Direction = Hand back the listing below word for word, but leave out the pictures.

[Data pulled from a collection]

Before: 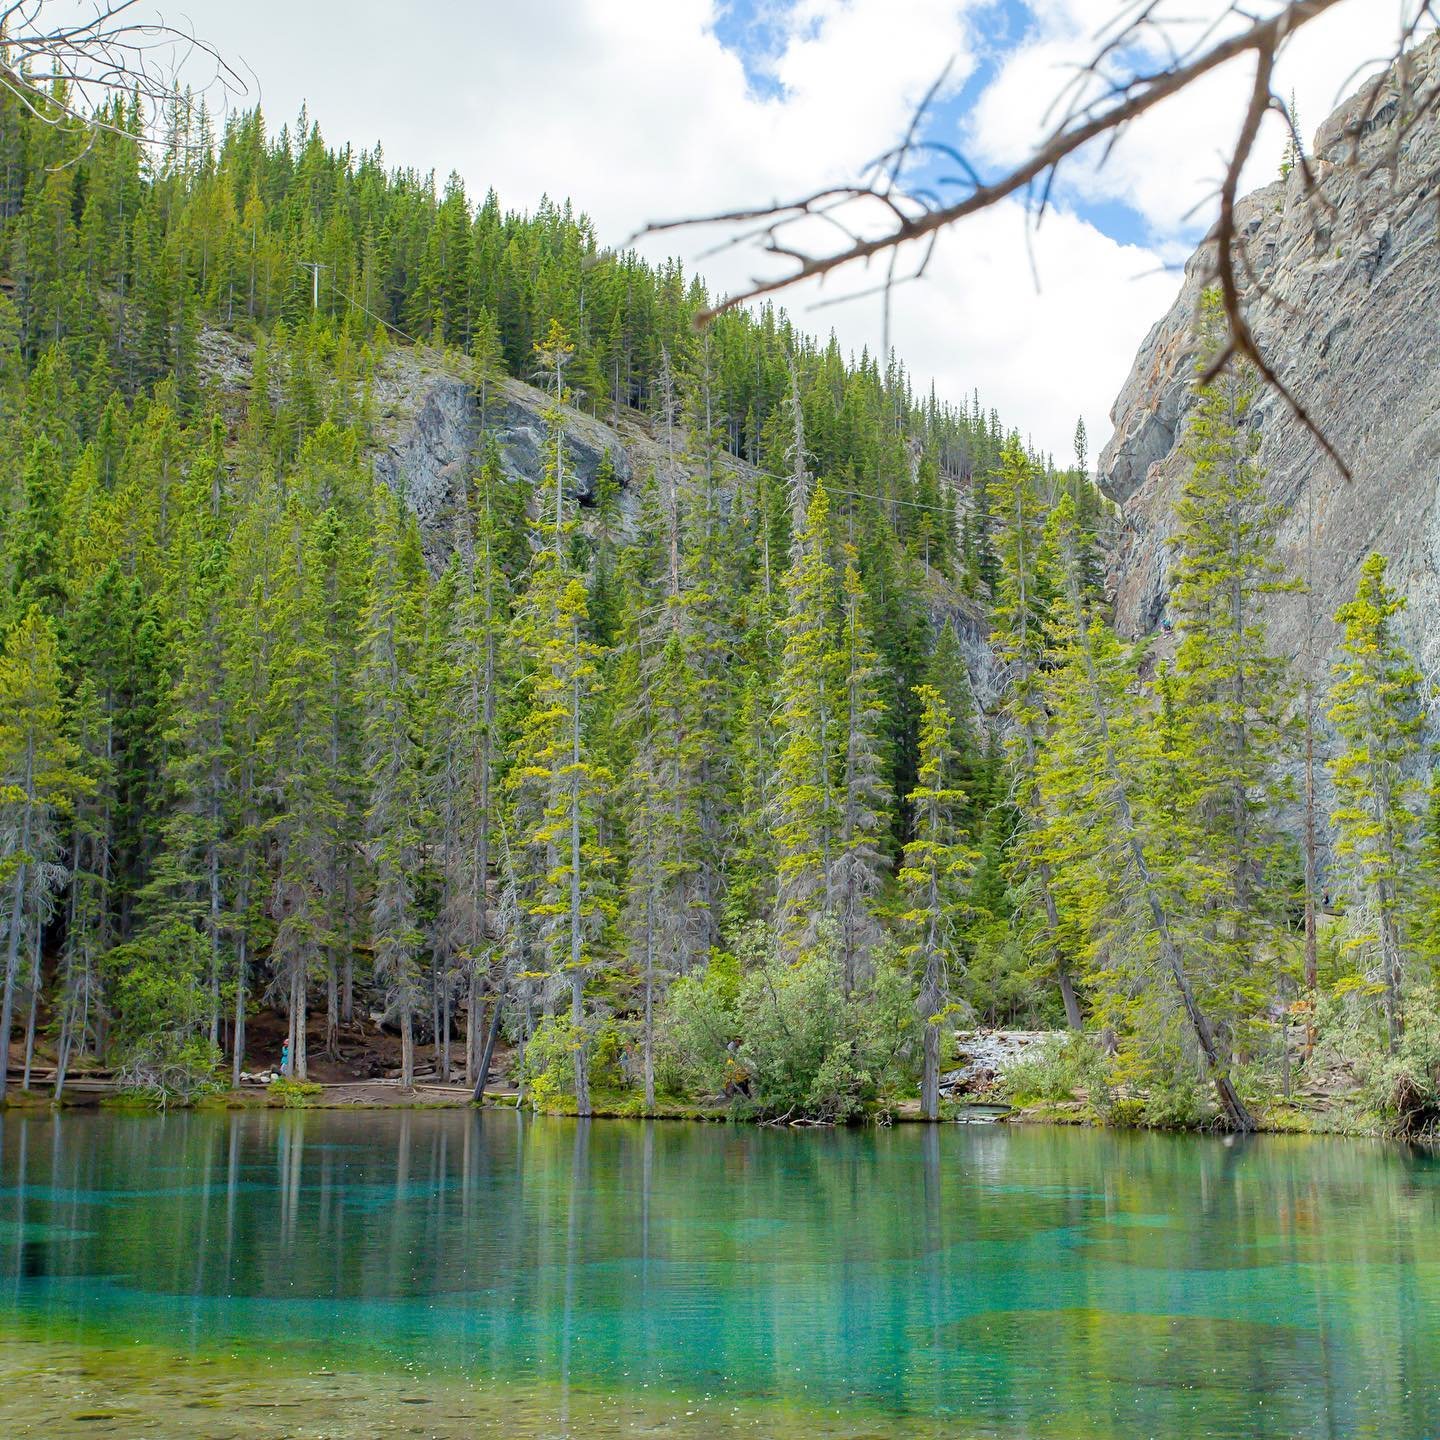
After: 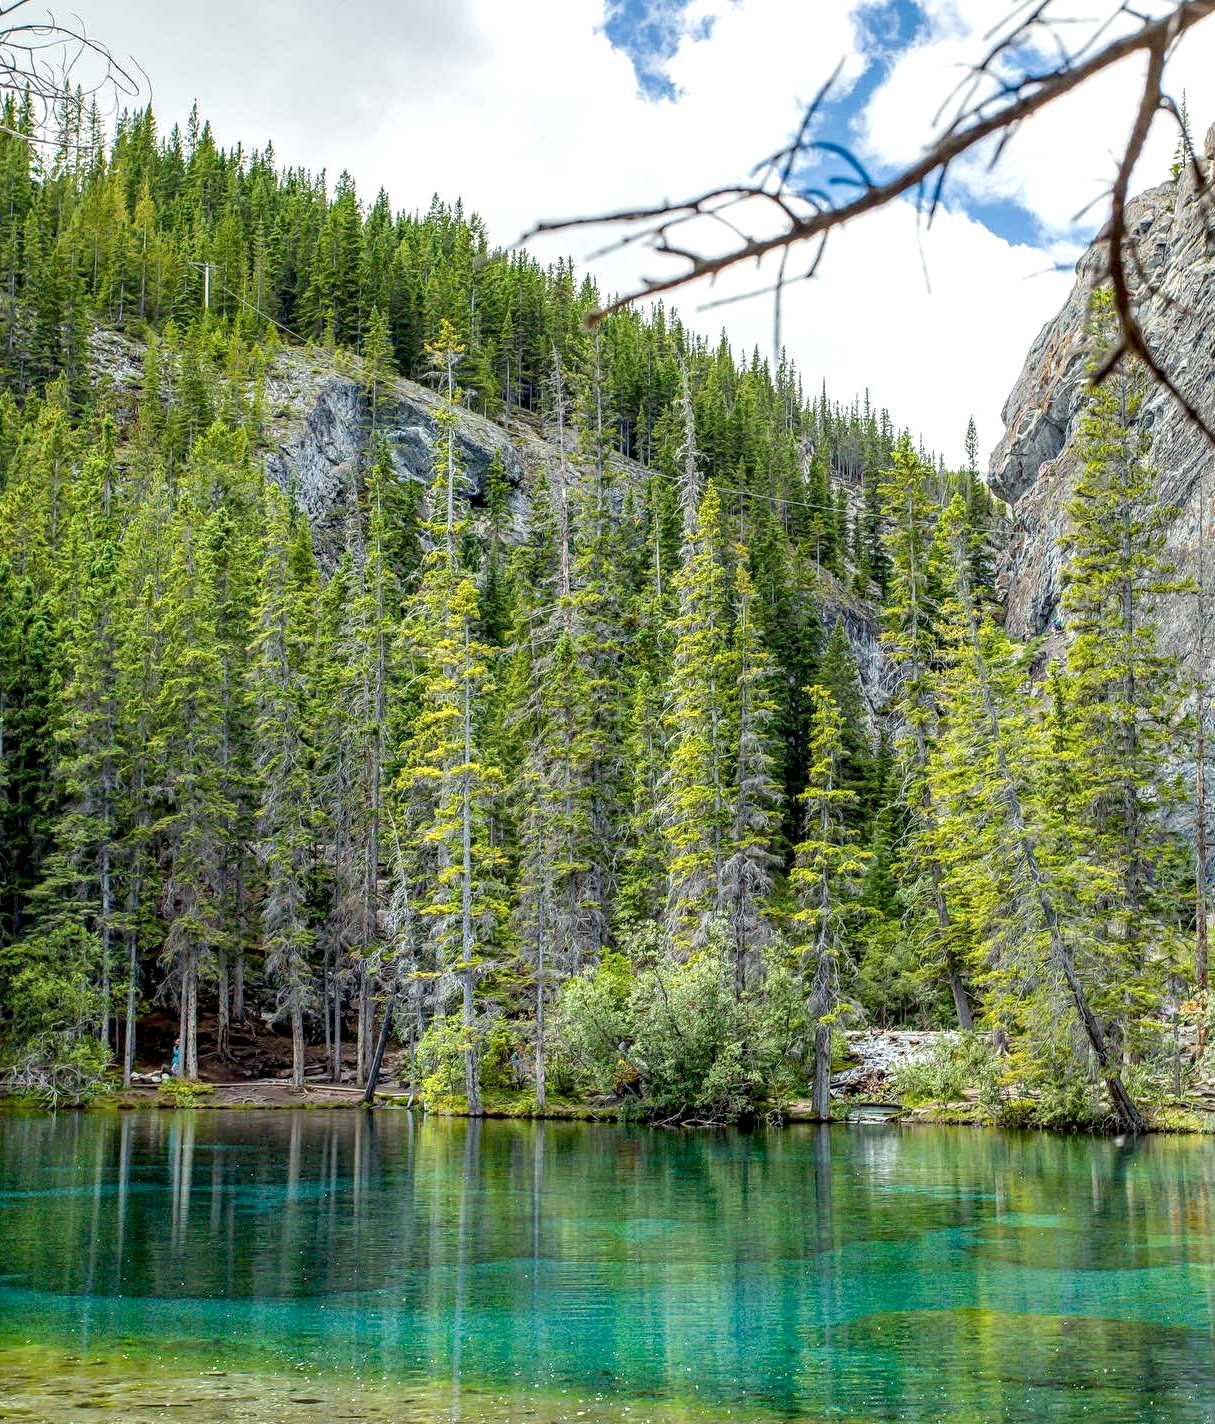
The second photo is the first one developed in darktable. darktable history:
crop: left 7.598%, right 7.873%
haze removal: compatibility mode true, adaptive false
local contrast: highlights 0%, shadows 0%, detail 182%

The result =
Before: 
After: 
The second photo is the first one developed in darktable. darktable history:
crop: left 7.598%, right 7.873%
haze removal: compatibility mode true, adaptive false
local contrast: highlights 0%, shadows 0%, detail 182%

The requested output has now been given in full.